Birchum's attorney, Christopher Eric Roper, a former Navy judge advocate and lawyer who has a practice in Jacksonville, Florida, told Military.com during a phone interview Wednesday that he wouldn’t provide too many details about the case but said the most recent high-profile incidents involving classified material are bringing a lot of attention.

"We are looking forward to showing a complete picture of [Birchum's] 30-year career, and we're mindful of the other cases of national attention as we plan to present a full argument at our sentencing hearing," Roper told Military.com. "It's been in the works for a while now, prior to these other national cases."

Birchum pleaded guilty to one count of willful retention of national defense information, which can carry a maximum sentence of 10 years in federal prison. He is due in court Feb. 21 for an initial appearance and change of plea hearing.

In total, 135 documents "containing classified national defense information" were found on Birchum's thumb drive, according to the plea deal, which was signed on Aug. 26, 2022 but made public in a Friday court filing.

In particular, two documents on the thumb drive were presentations on the National Security Agency's collection methods and also identified targets' vulnerabilities. The plea deal states "their unauthorized release could be expected to cause exceptionally grave damage to the national security of the United States."

Several days after the initial raid, on Jan. 30, 2017, Air Force special investigators seized Birchum's "personal Iomega hard drive that the defendant had possessed outside of a SCIF in his temporary quarters overseas" where they found 117 additional files containing classified

national defense information, according to the plea agreement. Many sensitive and classified documents are allowed to be handled only inside a Sensitive Compartmented Information Facility, or SCIF, a highly secure room where secret information is closely monitored and stored.

Some of the classified documents "concerned Department of Defense locations throughout the world, detailed explanations of the Air Force's capabilities and vulnerabilities and, among other things, the methods by which the Air Force gathers, transmits, and uses information observed by various Intelligence, Surveillance, and Reconnaissance ("ISR") platforms," per the plea deal.
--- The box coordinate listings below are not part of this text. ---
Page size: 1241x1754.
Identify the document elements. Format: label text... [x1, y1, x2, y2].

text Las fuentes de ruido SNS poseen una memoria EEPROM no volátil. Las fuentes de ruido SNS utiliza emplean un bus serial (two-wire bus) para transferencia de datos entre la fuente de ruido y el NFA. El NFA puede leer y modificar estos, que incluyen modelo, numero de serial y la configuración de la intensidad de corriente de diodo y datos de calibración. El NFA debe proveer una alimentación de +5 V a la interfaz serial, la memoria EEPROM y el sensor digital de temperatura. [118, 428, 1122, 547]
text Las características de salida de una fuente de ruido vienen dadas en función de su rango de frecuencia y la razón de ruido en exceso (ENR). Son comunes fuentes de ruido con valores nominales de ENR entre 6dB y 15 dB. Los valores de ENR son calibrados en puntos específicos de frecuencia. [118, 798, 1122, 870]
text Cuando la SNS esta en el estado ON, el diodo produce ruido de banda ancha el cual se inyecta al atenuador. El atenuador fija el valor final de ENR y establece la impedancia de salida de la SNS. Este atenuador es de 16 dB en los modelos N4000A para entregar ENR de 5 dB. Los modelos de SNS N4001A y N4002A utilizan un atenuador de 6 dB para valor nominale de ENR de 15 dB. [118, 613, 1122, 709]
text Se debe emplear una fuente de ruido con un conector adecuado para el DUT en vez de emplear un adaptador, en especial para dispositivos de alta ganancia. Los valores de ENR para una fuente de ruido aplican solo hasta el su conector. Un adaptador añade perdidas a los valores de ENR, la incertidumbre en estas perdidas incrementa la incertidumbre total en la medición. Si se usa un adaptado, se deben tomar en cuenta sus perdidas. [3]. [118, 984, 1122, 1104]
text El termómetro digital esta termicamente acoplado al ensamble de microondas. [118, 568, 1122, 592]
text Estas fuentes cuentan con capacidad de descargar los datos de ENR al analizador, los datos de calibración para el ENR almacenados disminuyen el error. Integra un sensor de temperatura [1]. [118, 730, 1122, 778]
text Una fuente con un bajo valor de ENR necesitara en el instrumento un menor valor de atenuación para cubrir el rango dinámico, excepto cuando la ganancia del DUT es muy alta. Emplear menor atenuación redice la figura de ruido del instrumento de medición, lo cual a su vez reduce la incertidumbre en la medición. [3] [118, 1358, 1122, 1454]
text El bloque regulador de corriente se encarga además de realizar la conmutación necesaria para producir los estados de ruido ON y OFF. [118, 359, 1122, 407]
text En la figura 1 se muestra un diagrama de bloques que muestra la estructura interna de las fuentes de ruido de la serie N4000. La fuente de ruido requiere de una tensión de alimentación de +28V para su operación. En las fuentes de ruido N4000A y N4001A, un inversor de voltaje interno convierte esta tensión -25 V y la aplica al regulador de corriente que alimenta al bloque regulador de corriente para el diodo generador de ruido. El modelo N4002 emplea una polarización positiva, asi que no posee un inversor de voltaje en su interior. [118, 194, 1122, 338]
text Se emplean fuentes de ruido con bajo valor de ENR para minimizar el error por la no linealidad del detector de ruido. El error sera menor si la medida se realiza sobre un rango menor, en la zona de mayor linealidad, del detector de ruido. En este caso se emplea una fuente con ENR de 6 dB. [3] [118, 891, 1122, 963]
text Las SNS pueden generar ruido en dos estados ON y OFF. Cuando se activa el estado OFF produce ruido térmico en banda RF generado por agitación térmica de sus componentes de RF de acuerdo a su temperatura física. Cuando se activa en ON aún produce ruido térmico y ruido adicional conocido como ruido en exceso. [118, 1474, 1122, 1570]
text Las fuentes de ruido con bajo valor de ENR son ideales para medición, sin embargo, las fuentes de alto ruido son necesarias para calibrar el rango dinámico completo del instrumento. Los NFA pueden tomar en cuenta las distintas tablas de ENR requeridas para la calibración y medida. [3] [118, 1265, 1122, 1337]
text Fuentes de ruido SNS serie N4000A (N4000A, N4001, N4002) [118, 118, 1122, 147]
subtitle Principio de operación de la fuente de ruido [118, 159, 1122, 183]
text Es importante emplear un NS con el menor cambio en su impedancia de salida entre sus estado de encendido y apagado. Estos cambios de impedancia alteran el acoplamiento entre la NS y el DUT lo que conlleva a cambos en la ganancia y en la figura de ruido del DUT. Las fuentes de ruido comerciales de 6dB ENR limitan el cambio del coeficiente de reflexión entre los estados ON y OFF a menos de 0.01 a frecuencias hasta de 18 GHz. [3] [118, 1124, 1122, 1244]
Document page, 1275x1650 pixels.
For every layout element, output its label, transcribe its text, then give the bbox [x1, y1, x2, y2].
On Feb. 3, 2017, law enforcement searched a storage pod in Tampa, where they located another 28 paper documents that were tagged as containing secret information.

"Based on his intelligence-related official duties and, among other things, his execution of multiple NDAs [nondisclosure agreements] throughout his Air Force career, the defendant knew that the information contained in the above-described files was classified national defense information and that he was not authorized to possess or retain those materials in his house," the plea deal states.